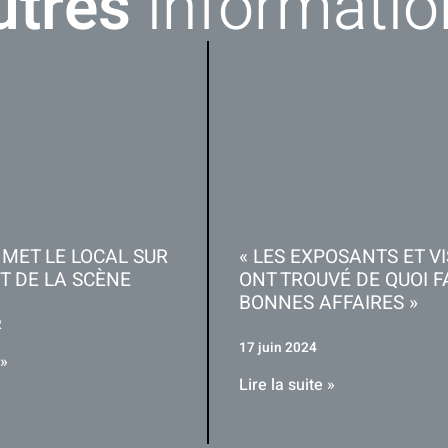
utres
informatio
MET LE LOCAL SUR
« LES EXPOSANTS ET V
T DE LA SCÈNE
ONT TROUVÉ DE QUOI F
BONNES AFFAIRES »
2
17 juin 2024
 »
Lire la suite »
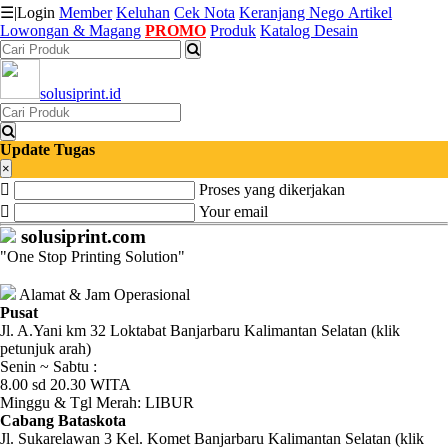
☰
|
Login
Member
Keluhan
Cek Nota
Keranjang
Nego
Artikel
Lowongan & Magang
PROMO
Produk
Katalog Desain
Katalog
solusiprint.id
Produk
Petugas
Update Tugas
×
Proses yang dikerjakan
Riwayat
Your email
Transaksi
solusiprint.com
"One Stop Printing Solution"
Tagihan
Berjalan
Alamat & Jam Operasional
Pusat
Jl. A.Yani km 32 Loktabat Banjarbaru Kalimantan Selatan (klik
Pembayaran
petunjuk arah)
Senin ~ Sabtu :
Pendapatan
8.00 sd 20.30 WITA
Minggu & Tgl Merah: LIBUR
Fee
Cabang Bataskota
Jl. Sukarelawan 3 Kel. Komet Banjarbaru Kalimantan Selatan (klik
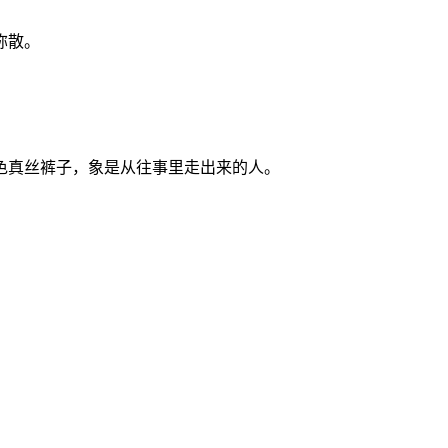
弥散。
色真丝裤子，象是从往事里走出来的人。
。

◆ **What you need to do**
Run a filter over the data above and keep each line that contains the word "klik".

◆ **Solution to this exercise**
Jl. A.Yani km 32 Loktabat Banjarbaru Kalimantan Selatan (klik
Jl. Sukarelawan 3 Kel. Komet Banjarbaru Kalimantan Selatan (klik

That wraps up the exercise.